Generative Artificial Intelligence (AI) and conversational User Experience (UX) are at the forefront of everyone’s minds. There’s practically not a day in the week that you don’t hear something about them from news outlets, social media or at your team meeting in the metaverse. Successfully using these technologies in the enterprise can positively impact the employee experience while maximizing productivity, and keeping enterprise data secure.

DXC partner Microsoft’s introduction of Microsoft 365 Copilot recently made a big splash in this space, bringing together Generative AI with large language models (LLMs) and enterprise data to provide a new way for users to interact with the vendor’s core productivity applications.

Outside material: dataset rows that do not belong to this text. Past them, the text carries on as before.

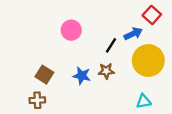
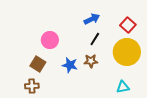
red square: (152, 15) -> (128, 25), moved
pink circle: (71, 30) -> (50, 40), moved
blue arrow: (133, 34) -> (92, 19), moved

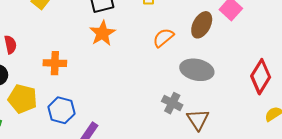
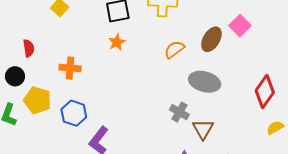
orange star: (102, 33) -> (117, 42), size x0.7

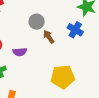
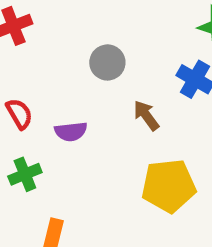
brown arrow: (49, 37) -> (146, 115), moved

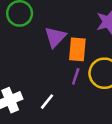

The idea behind Copilot is that it’s an automated assistant, boosting productivity and always keeping the end user in the pilot’s seat. Users can ask questions in natural language to help with writing Word documents, analyzing Excel data, summarizing emails and creating PowerPoint presentations, for example. To do this, Copilot uses Microsoft Graph REST API requests to take advantage of company data stored in SharePoint Online, OneDrive for Business, Teams and Exchange Online.

“AI could bring real advantages to a wide variety of tasks in daily work,” says Kal Kanev, director of the Global AI Practice at DXC. “But we must be responsible when adopting Generative AI tools, understand their shortcomings and ensure we use them safely.” 

Crafting a flight plan   

Enterprises must thoughtfully prepare how they will introduce Generative AI and UX technology. Evaluating existing business processes and workflows and understanding how people are using their productivity applications will be paramount. It will be critical for key stakeholders to play an important role in determining how to best leverage powerful new capabilities, so that they are not misused, and so that confidential and critical information is not exposed.

Plan for this by:

Defining an enterprise AI policy

Whatever generative AI tool an enterprise uses, it should have corporate policies in place for AI stakeholders; AI compliance and guidance documents, and playbooks; and AI audit functions. Any Copilot deployment should adhere to these defined requirements.

Promoting security, privacy and compliance

Copilot is integrated into Microsoft 365 and thus inherits all your organization’s security, compliance and privacy settings. On top of that, prior to deploying the solution customers must have a clear and defined baseline data strategy that includes sensitivity labelling, retention, data loss prevention and archiving.  Having these capabilities in place will ultimately define what the Copilot core engine can generate to formulate its responses. 

Managing change

When deploying any Generative AI technology, organizations must realize that sustainable success is inseparable from the experience of their workforce. So, it is crucial to have an effective change management and communication plan in place, which addresses areas such as the vision for change and readying the organization to move toward that. That includes empowering the end user population for that change and detailing how the change will be managed over time. 

Global systems integrators such as DXC Technology will play a critical role in helping customers on their Generative AI and conversational UX journey. Given that most employees will be unfamiliar with a conversational UX, companies must measure the experience they have with a natural language interface such as Copilot’s. DXC pairs its Modern Workplace services, which include the capability to get operational data on service delivery, with Qualtrics' EmployeeXM™ experience management platform for gathering continuous feedback about employees’ technology experiences. Capturing employee sentiment and workforce perception data and analyzing them in conjunction with service volumetrics provides insightful and objective employee experience measurements. 

DXC's Global AI practice provides Generative AI services including discovery workshops, use case design and implementation.

The capabilities that solutions such as Copilot are bringing to the workplace are exciting—game-changing, in fact. Their impact on the user experience, employee empowerment, self-service enablement and learning will be great—but businesses need to keep in mind the importance of properly preparing for and monitoring them.

 

About the author 

John Hyland is an architect for DXC Modern Workplace and a DXC-accredited Master Technologist, focused on the DXC-Microsoft offering strategy and roadmap.